<<<<
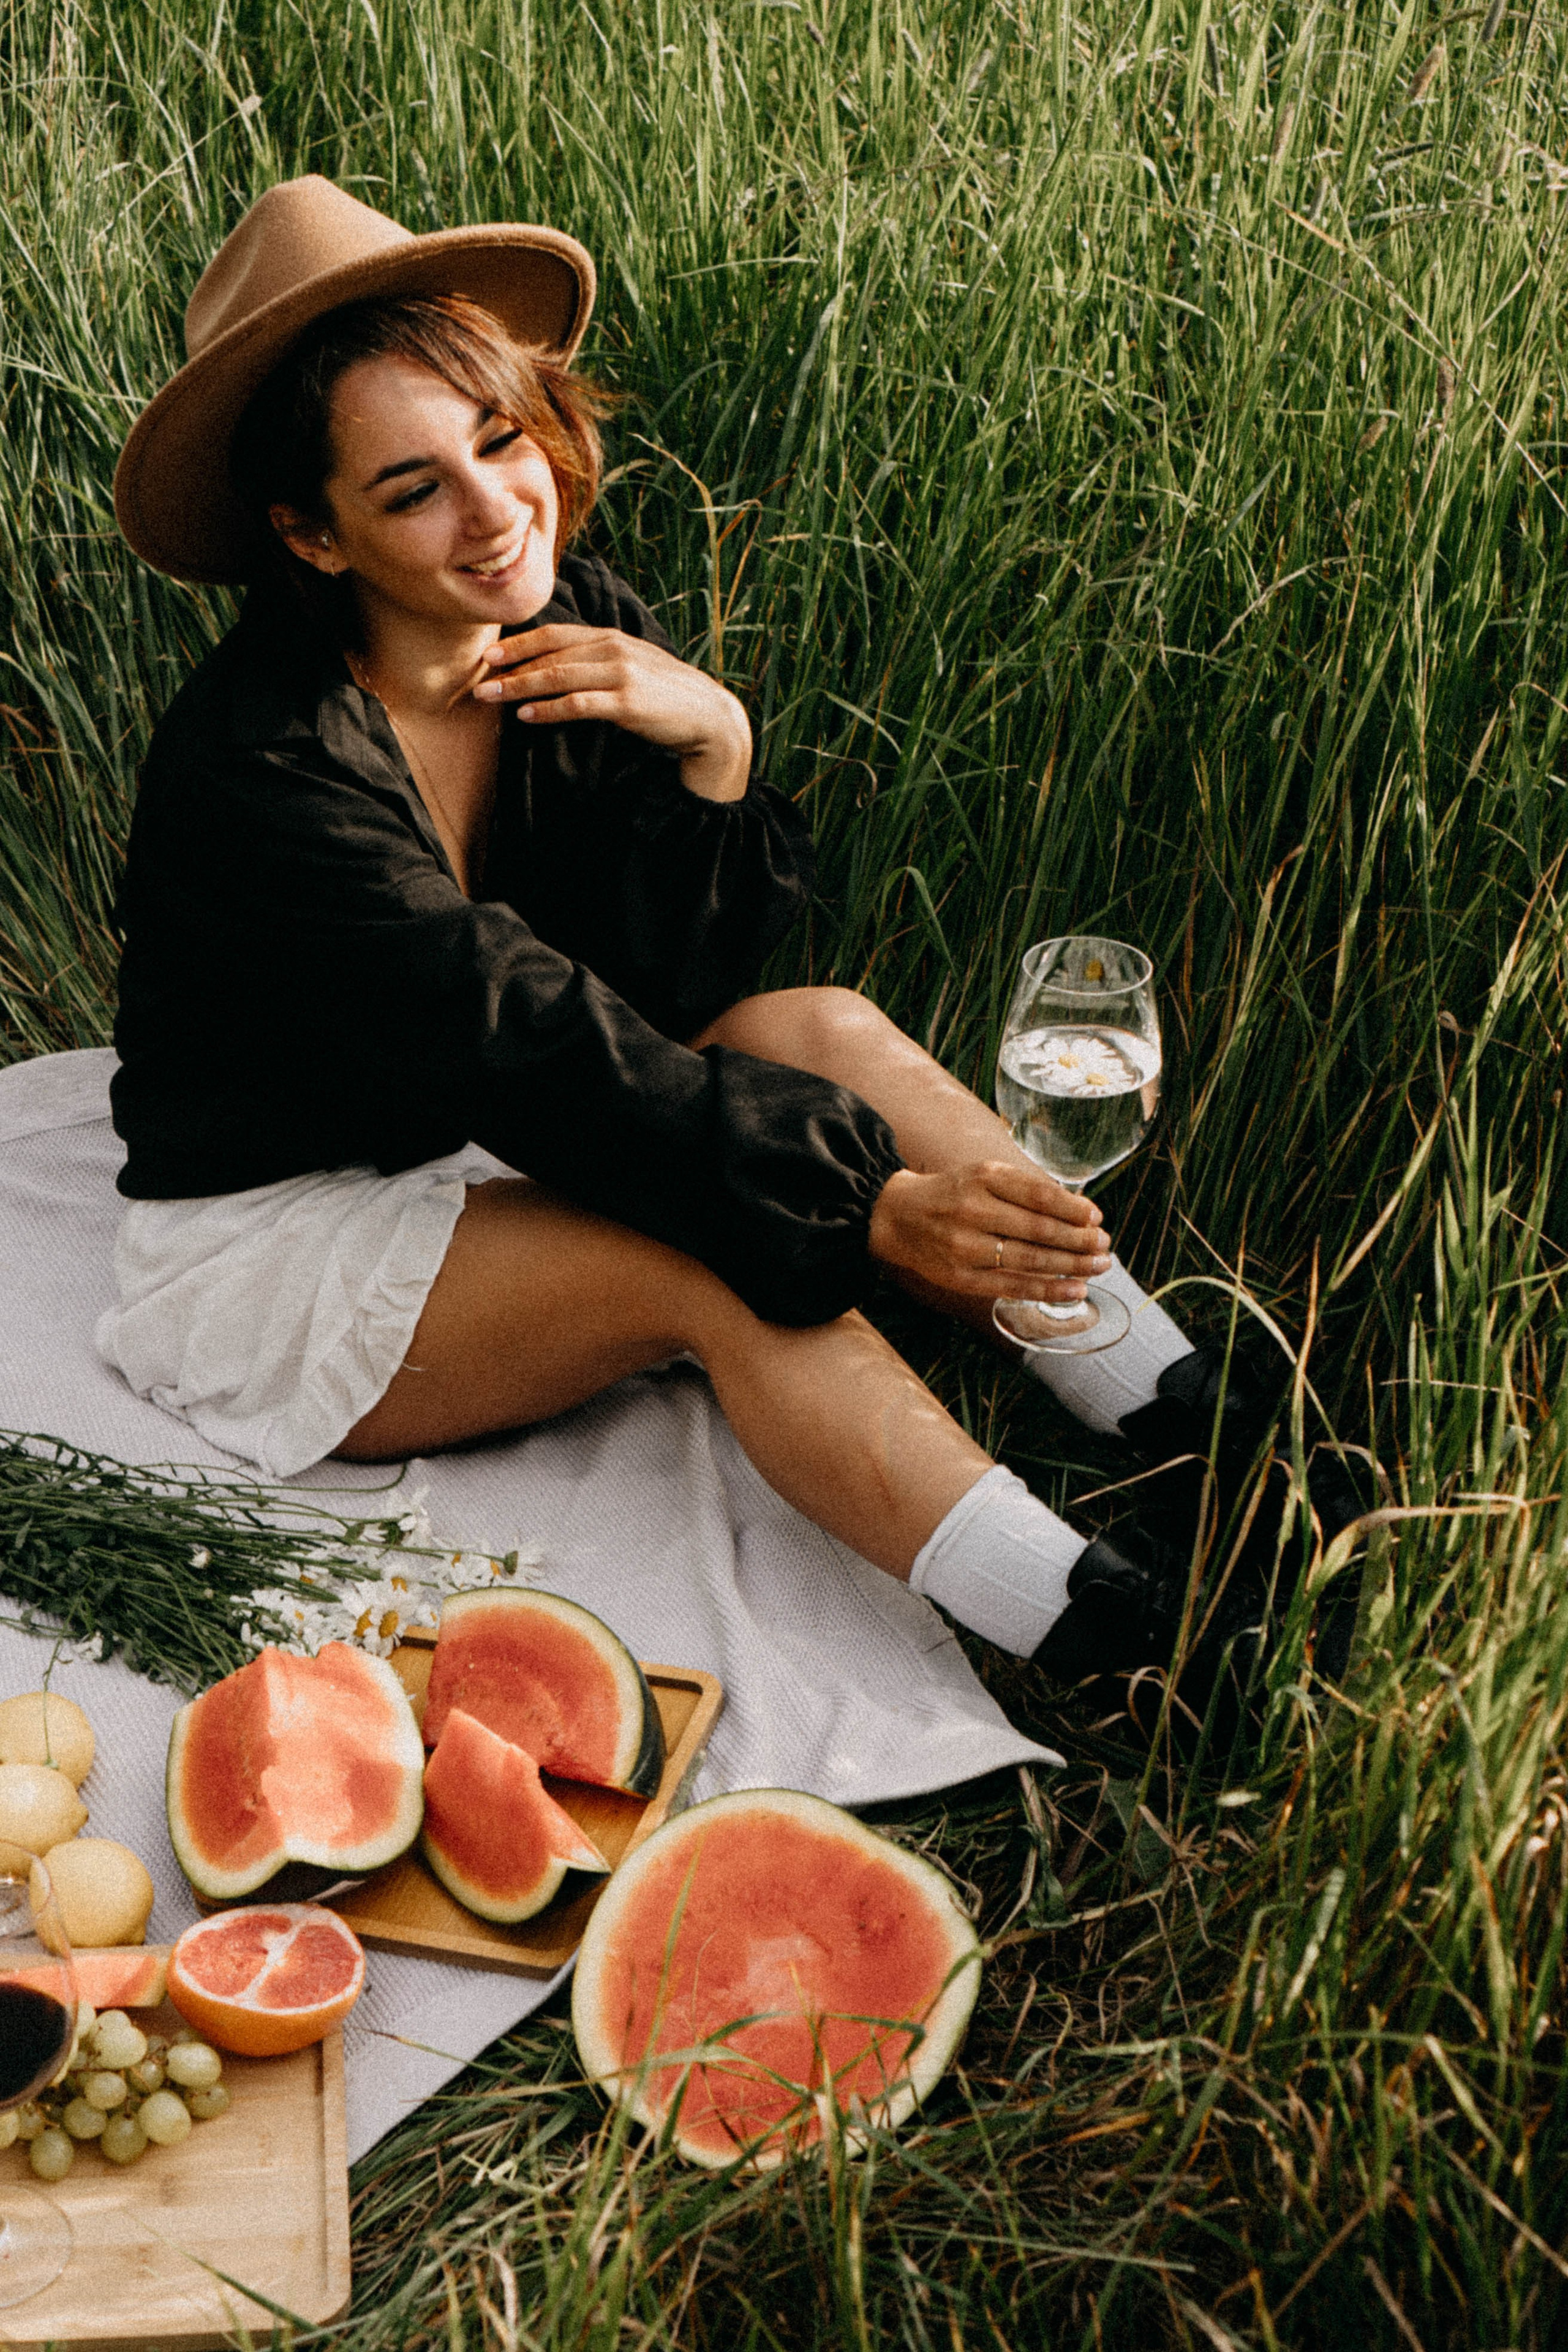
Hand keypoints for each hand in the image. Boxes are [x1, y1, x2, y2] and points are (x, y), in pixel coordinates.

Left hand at [473, 624, 751, 801]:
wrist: (708, 716)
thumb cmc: (665, 696)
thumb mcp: (630, 667)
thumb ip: (597, 662)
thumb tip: (558, 669)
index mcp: (610, 638)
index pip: (555, 634)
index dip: (520, 643)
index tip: (490, 655)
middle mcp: (612, 649)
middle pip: (550, 653)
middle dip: (511, 666)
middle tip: (478, 678)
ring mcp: (620, 674)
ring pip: (558, 675)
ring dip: (520, 686)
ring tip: (491, 696)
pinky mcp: (627, 702)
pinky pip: (578, 704)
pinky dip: (549, 709)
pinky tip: (526, 715)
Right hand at [867, 1162, 1109, 1301]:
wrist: (898, 1217)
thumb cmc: (953, 1194)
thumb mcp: (984, 1175)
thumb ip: (1024, 1189)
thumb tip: (1078, 1210)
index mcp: (982, 1178)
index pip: (1038, 1195)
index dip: (1073, 1208)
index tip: (1096, 1217)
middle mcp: (973, 1210)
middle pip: (1039, 1229)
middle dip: (1079, 1240)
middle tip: (1104, 1246)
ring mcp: (966, 1246)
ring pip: (1029, 1260)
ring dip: (1071, 1266)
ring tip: (1098, 1267)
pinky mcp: (961, 1277)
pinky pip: (1012, 1286)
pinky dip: (1047, 1290)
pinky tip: (1074, 1290)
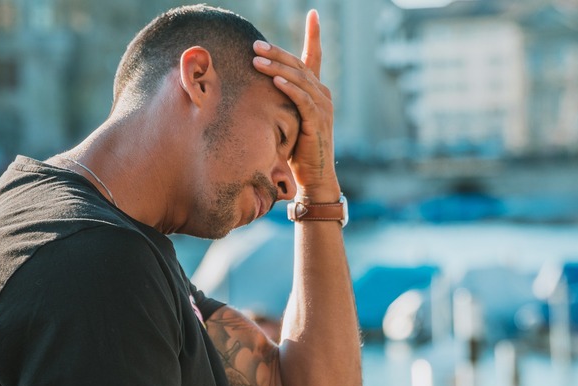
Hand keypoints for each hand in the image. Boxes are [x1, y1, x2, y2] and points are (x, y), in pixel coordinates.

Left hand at [252, 10, 340, 201]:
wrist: (314, 177)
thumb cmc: (297, 151)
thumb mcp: (288, 120)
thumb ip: (280, 102)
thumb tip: (256, 88)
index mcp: (317, 91)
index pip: (315, 57)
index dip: (314, 34)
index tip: (313, 13)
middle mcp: (322, 95)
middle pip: (298, 65)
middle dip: (276, 52)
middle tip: (254, 44)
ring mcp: (322, 107)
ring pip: (299, 79)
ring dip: (276, 67)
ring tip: (256, 60)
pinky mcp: (317, 121)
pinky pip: (302, 99)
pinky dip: (289, 88)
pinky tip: (274, 80)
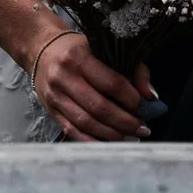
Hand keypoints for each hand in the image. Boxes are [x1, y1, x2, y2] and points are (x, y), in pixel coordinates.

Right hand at [33, 32, 149, 140]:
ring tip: (131, 137)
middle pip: (99, 107)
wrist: (41, 50)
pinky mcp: (51, 111)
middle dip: (125, 122)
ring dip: (112, 135)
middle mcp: (64, 78)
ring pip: (86, 123)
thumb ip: (133, 69)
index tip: (144, 107)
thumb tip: (150, 97)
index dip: (130, 98)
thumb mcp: (104, 49)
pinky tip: (110, 143)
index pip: (111, 83)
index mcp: (79, 58)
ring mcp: (55, 97)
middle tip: (143, 128)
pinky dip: (94, 141)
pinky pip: (73, 132)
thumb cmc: (78, 50)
>>>>
→ WORK TO COMPLETE
Reproduce exactly the entries from their first line through the line containing "middle tip: (478, 678)", including both, and omit any pictures.

→ RESPONSE
Hand keypoints for each hand in the image. Boxes are [x1, y1, x2, y2] and points are (x, y), in pixel coordinates.

Left hand at [473, 624, 751, 801]:
wrist: (708, 716)
thumb cmc: (665, 696)
thumb mcp: (630, 667)
thumb ip: (597, 662)
thumb tip: (558, 669)
index mcp: (610, 638)
index pip: (555, 634)
index dip: (520, 643)
index tip: (490, 655)
middle mcp: (612, 649)
middle pip: (550, 653)
middle dip: (511, 666)
middle tip: (478, 678)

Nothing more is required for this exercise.